This afternoon I was talking with a few of my students about TikTok and its new relationship with Oracle. The course of that conversation brought up a lot of “I’ve heard X” and “I’ve read X” statements from my students regarding news about TikTok. As you might imagine would happen with teenagers talking about their favorite app, the conversation got animated. I spent a lot of time helping discern fact from rumors and opinions. All that to say, this afternoon reminded me to review facts vs. opinions with students. I used this Common Craft video, but there are some other good resources you might want explore. Those are outlined below.

Factitious
Factitious is a game that is designed to help students practice identifying real and fake news stories. The 2020 version of the game features stories about COVID-19.

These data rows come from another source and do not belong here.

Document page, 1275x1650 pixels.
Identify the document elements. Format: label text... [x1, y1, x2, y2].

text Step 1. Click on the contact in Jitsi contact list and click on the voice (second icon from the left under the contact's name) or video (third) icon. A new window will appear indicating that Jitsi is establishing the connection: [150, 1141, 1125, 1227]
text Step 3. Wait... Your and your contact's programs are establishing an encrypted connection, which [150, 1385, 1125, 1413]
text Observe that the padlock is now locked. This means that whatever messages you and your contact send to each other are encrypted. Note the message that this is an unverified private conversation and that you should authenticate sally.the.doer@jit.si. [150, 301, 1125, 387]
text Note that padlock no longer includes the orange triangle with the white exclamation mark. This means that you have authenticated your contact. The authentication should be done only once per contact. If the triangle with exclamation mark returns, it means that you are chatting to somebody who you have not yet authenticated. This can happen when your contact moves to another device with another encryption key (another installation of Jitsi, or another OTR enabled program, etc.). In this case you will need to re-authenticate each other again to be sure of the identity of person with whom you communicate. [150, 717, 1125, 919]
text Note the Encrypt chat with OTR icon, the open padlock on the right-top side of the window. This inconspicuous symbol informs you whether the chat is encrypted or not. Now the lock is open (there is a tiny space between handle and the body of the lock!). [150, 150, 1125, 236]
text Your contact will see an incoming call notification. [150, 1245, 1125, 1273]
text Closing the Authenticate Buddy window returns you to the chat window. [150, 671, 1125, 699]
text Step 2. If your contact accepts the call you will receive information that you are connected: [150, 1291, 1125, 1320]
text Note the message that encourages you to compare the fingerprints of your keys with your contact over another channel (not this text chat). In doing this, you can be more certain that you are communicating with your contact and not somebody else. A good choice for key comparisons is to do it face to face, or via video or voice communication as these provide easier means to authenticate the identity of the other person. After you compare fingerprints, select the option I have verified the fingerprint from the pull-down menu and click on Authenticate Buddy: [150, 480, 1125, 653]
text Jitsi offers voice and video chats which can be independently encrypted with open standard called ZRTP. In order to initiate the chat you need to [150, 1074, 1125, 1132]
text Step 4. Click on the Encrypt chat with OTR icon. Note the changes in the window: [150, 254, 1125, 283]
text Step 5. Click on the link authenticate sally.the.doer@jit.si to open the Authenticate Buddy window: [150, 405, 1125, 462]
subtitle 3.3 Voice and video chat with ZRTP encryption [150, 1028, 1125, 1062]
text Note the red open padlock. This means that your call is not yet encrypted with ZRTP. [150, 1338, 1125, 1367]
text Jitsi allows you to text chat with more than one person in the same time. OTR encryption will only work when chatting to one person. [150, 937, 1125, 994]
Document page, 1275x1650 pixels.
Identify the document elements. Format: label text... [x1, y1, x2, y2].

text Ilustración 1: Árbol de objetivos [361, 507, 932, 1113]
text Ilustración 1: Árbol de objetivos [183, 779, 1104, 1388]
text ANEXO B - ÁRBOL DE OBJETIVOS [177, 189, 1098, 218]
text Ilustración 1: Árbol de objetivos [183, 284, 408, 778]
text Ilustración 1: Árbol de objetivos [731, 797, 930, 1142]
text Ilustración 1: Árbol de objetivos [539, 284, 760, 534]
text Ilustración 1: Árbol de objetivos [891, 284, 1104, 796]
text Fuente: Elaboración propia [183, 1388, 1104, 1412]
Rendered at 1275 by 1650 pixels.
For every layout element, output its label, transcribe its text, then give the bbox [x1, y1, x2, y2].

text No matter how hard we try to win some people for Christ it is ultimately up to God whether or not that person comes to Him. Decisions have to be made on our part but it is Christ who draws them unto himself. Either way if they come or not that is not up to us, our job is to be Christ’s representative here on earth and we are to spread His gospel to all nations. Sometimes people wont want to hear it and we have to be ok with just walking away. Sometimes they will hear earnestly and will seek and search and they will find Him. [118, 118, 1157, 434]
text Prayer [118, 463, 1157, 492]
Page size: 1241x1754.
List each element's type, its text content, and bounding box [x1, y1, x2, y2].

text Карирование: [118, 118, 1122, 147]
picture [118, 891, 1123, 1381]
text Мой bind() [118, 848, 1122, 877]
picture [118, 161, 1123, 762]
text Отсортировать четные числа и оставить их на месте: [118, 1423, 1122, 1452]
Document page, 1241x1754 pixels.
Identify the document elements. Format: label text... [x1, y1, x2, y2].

To play Factitious simply go to the site and select start. You’ll then see an article appear on the screen. Read through the article, click the source listed at the bottom, and then select either the green check mark or red X to indicate whether or not you think the article is a real news story. After you make your selection you’ll get instant feedback and an explanation of how you can tell if the article was a real or fake news story.

Points are awarded in Factitious based on accuracy, speed, and whether or not you viewed the source link before making a guess at the legitimacy of the story. The 2020 version of Factitious contains three rounds with five stories in each round.

Bad News
Bad News is a website that offers simulations that show visitors how misinformation is spread through social media. Bad News is available in two versions. The regular version is intended for those who are high school age or older. Bad News Junior is appropriate for middle school and older elementary school students. The difference between the two versions is found in the news topics that are used in the simulations.

In both versions of Bad News players work through a simulation in which they attempt to build a Twitter following by spreading misleading news stories. (I must emphasis that there are no real Tweets sent and you don’t have to even have a Twitter account to play Bad News). Through the simulation players learn how headlines, memes, and Tweets are designed to manipulate people and prompt reactions from them. The simulation also shows players how Twitter bots are used.

There are six distinct sections of Bad News. At the end of each section players are awarded a badge signifying that they have learned about the manipulation techniques associated with trolling, impersonation, discrediting, polarizing, emotional manipulation, and conspiracy theories.

Checkology
Checkology is a service that is designed to help students develop those skills. Checkology offers interactive modules for students to complete. Each of the modules is comprised of between twenty and forty-seven instructional video clips and interactive comprehension checks. The four of the modules are titled Info Zones, Democracy’s Watchdog, Practicing Quality Journalism, and Misinformation. As you might expect, the contents of the modules gets progressively more difficult as each section is completed.